── DATASET ENTRIES ──

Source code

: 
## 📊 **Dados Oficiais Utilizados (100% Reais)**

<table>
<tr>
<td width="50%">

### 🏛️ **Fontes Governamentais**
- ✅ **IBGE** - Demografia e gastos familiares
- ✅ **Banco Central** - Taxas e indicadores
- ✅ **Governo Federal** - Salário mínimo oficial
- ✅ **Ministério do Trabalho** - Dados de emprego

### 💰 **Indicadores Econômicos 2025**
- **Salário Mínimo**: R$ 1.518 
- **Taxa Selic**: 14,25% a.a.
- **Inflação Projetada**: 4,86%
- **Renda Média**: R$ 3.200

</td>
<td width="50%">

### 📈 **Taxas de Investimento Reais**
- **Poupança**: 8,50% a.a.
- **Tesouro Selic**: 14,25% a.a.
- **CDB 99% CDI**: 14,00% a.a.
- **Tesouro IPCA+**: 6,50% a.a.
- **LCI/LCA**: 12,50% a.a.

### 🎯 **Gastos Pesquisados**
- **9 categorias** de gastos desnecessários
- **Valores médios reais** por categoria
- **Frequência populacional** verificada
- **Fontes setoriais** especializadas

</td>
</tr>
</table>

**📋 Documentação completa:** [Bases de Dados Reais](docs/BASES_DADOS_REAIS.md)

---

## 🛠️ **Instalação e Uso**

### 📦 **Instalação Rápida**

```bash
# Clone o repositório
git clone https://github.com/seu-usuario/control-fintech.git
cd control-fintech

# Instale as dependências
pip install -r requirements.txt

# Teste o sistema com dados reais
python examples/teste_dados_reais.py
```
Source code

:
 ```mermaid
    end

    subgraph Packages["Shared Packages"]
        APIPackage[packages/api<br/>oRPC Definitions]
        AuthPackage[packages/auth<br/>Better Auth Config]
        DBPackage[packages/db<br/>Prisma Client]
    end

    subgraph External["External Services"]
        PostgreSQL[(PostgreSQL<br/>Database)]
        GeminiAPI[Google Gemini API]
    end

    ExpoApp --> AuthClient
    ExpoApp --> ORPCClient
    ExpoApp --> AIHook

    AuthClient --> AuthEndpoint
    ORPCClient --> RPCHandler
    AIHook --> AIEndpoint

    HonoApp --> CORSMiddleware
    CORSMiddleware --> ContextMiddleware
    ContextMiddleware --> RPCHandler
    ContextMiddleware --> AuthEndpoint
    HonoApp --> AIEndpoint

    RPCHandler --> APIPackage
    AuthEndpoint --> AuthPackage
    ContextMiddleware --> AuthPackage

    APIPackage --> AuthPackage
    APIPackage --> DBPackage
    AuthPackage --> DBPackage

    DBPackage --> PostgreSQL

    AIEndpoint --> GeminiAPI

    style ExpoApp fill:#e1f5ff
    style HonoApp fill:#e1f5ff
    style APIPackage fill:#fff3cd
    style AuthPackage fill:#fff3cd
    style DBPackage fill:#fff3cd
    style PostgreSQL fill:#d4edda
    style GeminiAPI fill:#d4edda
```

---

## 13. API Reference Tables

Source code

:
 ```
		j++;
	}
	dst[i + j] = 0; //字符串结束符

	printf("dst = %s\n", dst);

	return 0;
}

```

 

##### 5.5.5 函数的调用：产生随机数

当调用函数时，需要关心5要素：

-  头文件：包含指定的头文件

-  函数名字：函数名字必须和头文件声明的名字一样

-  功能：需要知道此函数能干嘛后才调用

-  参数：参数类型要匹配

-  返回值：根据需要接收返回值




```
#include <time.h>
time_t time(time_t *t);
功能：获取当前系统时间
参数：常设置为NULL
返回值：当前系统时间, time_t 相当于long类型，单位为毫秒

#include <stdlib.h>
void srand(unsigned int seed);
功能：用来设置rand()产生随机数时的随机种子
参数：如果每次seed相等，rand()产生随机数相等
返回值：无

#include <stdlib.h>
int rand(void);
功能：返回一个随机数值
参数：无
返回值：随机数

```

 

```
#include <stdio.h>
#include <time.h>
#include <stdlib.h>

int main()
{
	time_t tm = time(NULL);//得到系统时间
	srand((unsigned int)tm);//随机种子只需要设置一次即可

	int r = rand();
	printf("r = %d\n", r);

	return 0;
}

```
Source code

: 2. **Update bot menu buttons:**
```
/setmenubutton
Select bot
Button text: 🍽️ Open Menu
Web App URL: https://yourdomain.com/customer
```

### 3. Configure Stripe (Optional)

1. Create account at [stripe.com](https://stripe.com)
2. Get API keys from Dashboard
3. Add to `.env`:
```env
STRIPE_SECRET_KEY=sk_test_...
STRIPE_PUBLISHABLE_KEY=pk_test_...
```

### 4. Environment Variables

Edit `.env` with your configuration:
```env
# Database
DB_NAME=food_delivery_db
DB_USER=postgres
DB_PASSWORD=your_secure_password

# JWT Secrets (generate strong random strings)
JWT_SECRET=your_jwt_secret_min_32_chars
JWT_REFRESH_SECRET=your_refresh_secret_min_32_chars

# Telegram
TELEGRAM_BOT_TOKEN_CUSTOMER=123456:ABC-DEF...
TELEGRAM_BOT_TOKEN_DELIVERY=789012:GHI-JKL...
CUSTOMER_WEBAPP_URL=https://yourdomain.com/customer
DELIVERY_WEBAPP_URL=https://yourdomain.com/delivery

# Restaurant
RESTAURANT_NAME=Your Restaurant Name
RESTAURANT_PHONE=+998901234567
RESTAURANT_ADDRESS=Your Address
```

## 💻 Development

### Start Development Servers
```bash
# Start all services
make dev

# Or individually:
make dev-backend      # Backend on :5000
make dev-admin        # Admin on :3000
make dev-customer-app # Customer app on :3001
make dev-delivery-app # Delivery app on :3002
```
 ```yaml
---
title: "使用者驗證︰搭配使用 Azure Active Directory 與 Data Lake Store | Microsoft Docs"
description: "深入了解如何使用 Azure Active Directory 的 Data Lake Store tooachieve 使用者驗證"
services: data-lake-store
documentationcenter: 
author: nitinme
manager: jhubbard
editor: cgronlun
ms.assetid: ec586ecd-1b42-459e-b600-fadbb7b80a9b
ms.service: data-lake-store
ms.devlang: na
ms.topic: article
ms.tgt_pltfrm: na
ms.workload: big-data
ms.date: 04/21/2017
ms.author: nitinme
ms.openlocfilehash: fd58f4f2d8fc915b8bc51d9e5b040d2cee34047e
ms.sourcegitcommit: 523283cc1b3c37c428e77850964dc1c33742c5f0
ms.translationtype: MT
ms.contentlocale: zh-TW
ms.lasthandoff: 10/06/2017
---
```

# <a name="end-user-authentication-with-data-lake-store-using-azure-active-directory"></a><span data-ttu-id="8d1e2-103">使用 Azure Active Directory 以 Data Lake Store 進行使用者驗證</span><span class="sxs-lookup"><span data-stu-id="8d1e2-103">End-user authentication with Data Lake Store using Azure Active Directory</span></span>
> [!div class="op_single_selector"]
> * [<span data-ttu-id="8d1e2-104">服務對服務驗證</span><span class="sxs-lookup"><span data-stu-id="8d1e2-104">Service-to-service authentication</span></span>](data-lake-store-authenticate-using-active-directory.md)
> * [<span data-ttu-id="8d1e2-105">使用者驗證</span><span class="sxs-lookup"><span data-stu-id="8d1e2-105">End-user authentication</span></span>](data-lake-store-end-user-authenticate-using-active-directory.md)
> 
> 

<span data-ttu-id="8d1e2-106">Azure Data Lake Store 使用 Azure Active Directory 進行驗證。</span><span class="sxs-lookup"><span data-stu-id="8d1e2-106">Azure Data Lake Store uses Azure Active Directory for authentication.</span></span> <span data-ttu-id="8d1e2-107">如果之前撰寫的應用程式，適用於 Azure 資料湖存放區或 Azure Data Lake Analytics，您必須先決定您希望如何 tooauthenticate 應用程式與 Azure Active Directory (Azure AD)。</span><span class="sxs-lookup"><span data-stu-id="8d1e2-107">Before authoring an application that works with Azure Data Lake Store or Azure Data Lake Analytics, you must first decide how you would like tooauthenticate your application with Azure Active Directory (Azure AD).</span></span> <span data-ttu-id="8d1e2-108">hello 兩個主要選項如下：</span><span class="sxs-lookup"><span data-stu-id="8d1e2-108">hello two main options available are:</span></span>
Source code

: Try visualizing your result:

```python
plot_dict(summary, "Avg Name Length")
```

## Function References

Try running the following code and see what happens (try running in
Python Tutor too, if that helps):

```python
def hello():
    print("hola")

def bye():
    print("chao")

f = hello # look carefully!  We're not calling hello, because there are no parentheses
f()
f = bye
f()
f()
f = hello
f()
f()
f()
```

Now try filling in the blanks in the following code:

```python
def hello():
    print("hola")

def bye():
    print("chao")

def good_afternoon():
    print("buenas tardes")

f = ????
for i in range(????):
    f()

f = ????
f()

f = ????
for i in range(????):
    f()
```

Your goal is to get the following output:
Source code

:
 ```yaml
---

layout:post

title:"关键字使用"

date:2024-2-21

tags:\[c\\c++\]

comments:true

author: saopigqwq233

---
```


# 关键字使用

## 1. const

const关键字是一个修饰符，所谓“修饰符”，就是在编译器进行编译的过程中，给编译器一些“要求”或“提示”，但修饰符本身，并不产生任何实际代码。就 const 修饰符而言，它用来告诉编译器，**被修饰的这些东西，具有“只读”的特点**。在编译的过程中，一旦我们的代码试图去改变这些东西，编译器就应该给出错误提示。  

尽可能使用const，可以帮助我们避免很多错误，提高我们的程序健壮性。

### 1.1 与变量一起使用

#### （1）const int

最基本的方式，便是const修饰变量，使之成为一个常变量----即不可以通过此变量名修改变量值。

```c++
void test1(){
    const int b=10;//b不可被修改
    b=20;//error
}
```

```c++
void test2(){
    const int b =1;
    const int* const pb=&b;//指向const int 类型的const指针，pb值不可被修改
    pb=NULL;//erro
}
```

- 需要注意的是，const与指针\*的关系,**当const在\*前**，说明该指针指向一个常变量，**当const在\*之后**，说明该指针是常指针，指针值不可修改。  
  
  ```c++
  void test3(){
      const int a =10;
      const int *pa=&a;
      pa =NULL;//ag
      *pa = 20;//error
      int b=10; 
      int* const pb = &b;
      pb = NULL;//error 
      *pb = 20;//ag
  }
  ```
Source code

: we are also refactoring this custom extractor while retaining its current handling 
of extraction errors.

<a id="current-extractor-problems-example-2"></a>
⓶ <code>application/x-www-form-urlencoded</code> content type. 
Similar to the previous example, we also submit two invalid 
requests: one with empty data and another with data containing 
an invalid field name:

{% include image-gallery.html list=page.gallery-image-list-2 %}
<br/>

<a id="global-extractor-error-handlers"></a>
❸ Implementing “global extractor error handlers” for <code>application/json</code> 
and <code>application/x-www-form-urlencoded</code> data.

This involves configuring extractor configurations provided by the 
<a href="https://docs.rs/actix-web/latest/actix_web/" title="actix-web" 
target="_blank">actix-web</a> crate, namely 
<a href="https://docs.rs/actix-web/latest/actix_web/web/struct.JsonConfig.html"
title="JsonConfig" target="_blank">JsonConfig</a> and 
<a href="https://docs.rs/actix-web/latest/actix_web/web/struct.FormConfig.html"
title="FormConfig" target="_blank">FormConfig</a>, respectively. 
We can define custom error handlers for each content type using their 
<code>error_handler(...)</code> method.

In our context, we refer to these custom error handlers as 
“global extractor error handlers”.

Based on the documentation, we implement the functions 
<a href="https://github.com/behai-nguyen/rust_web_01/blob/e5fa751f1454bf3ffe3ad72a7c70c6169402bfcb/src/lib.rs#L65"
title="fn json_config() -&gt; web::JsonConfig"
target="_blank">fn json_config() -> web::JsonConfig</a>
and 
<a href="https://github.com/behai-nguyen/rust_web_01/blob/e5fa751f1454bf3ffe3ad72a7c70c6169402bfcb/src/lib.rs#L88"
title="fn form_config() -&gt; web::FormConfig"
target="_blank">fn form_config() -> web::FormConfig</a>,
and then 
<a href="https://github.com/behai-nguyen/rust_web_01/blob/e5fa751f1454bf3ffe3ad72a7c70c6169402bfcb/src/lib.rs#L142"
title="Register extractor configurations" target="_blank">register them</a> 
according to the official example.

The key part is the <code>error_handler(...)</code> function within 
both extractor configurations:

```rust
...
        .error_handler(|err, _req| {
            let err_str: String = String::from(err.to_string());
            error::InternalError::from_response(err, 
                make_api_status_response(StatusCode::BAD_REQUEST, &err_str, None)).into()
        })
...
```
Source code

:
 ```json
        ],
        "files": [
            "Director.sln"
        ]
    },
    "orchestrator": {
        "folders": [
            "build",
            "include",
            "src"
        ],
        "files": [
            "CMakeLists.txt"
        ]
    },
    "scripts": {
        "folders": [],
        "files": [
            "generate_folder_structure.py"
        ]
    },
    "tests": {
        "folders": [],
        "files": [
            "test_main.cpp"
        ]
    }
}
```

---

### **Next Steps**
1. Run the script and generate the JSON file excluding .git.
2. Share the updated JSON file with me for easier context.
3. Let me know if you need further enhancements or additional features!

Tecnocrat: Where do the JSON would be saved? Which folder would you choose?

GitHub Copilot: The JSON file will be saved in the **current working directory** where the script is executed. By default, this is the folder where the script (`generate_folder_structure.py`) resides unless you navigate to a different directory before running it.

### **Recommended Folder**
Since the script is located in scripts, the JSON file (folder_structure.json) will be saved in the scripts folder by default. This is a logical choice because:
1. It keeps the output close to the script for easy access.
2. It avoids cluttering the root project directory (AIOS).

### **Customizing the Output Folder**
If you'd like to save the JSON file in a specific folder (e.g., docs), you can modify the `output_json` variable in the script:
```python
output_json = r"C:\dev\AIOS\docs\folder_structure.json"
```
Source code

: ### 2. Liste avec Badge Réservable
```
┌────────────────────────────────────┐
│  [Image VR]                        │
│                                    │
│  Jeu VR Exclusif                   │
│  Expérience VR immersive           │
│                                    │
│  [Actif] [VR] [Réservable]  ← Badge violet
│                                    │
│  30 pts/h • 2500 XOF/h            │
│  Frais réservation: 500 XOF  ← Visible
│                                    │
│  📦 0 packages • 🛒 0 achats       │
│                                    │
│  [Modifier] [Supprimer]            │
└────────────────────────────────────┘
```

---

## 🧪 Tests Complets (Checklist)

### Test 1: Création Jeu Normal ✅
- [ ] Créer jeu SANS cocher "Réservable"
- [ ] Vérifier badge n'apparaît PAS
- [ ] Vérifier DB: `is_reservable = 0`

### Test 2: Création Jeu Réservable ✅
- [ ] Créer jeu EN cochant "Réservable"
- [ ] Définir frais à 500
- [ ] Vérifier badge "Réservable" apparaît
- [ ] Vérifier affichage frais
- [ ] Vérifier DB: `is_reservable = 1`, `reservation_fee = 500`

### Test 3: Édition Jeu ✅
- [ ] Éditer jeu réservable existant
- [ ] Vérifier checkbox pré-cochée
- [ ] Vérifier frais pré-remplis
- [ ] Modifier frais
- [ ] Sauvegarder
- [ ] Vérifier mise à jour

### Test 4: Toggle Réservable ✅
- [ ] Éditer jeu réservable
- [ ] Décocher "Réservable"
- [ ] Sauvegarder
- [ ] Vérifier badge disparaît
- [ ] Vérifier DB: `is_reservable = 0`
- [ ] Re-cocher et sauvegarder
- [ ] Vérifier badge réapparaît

───

REQUIRED ACTION: Return nothing but the lines from the start of the listing above through the line containing "- ✅ **Ministério", exactly as given.

PROBLEM SOLUTION:
Source code

: 
## 📊 **Dados Oficiais Utilizados (100% Reais)**

<table>
<tr>
<td width="50%">

### 🏛️ **Fontes Governamentais**
- ✅ **IBGE** - Demografia e gastos familiares
- ✅ **Banco Central** - Taxas e indicadores
- ✅ **Governo Federal** - Salário mínimo oficial
- ✅ **Ministério do Trabalho** - Dados de emprego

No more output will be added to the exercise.